[[ Passage, beginning ]]

- Starring: Ella Raines
- Country of origin: United States
- Original language: English
- No. of seasons: 1
- No. of episodes: 39

Production
- Running time: 30 minutes

Original release
- Network: Syndication

= Janet Dean, Registered Nurse =

American medical drama TV series

Janet Dean, Registered Nurse is an American medical drama television series. It was released in February 1954, and it continued to be broadcast in reruns in the early 1960s. It was the first TV series in which the lead was a nurse. By October 1954, the show's title had been changed to The Ella Raines Show "following the lead of other packages that switched to the stars' names to help pull an audience for the package."

[[ Passage, end ]]

* _Brief 1_:
Answer these questions from the passage on Janet Dean, Registered Nurse:
(a) How many episodes does the series have?
(b) Which network is listed for the original release?
(c) By October 1954, what had the show's title been changed to?
* _Brief 2_: Pick up the passage on Janet Dean, Registered Nurse and continue it from its last sentence.

[[ Extracted records, beginning ]]

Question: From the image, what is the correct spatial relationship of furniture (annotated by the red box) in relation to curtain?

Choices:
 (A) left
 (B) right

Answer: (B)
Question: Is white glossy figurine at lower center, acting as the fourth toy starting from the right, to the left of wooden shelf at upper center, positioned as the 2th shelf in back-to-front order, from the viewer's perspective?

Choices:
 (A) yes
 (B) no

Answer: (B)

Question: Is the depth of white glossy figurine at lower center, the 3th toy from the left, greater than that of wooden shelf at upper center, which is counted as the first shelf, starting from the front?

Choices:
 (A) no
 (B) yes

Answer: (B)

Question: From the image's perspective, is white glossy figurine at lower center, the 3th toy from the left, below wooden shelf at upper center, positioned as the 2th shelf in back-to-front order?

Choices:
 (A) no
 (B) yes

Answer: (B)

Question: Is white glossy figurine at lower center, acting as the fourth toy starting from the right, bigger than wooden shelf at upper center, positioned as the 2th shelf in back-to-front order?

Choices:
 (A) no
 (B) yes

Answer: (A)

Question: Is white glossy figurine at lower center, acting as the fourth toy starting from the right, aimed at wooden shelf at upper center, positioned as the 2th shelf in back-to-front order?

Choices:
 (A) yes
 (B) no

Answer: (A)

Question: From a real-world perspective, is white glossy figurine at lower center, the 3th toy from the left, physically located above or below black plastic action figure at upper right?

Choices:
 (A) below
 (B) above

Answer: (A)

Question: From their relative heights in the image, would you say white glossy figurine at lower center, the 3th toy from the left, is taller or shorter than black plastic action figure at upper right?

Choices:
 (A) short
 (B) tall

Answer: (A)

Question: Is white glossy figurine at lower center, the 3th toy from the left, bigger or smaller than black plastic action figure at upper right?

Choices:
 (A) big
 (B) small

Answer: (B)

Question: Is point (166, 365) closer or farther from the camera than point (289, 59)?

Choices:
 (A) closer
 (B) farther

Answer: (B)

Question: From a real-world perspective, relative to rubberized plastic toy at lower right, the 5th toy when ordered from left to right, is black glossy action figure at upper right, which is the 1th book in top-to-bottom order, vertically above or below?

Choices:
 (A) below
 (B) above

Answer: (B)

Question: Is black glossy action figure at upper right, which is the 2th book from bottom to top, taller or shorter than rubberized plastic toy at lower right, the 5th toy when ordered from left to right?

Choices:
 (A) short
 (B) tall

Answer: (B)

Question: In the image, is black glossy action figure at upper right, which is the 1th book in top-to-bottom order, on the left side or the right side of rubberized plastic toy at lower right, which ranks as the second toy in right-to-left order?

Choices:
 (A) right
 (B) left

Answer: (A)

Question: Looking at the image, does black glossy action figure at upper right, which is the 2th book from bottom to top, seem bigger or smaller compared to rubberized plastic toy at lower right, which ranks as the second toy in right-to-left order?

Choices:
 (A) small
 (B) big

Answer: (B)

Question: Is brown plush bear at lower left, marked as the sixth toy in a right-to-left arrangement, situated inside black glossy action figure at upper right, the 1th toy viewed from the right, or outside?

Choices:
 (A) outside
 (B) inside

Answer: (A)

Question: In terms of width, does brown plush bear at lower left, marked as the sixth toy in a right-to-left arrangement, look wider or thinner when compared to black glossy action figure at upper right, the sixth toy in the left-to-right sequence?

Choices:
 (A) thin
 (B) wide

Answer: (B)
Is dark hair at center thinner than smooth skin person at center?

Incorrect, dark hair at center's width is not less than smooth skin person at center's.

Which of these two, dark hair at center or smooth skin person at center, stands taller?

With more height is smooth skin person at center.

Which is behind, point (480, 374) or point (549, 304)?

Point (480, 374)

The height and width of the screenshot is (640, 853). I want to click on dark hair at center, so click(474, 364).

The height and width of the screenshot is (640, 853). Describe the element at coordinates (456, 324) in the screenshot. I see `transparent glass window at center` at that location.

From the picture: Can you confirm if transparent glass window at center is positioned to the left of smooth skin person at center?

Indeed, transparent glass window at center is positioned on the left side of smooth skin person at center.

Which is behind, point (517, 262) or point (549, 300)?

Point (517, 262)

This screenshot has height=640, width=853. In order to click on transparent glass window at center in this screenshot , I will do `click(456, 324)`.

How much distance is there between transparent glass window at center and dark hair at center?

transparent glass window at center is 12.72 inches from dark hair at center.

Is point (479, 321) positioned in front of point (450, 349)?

[[ Extracted records, end ]]

* _Answer box 1_:
(a) 39
(b) Syndication
(c) The Ella Raines Show

* _Answer box 2_:
== Title character ==
Ella Raines left retirement to portray Dean, the only regular character on the series. Dean had varied assignments from week to week. Raines's portrayal "brought cool dignity to her character". Bill Dozier, a friend of Raines who became executive producer for the series, conceived the idea for the program. He and Raines decided to make Dean a member of the United States Air Force Nurse Corps Reserve, making her "subject to recall for temporary or extended service", thus providing opportunities for a variety of locations and situations. Raines "spent weeks at the source, gathering material, studying the life and the personnel" in order to prepare for portraying Dean.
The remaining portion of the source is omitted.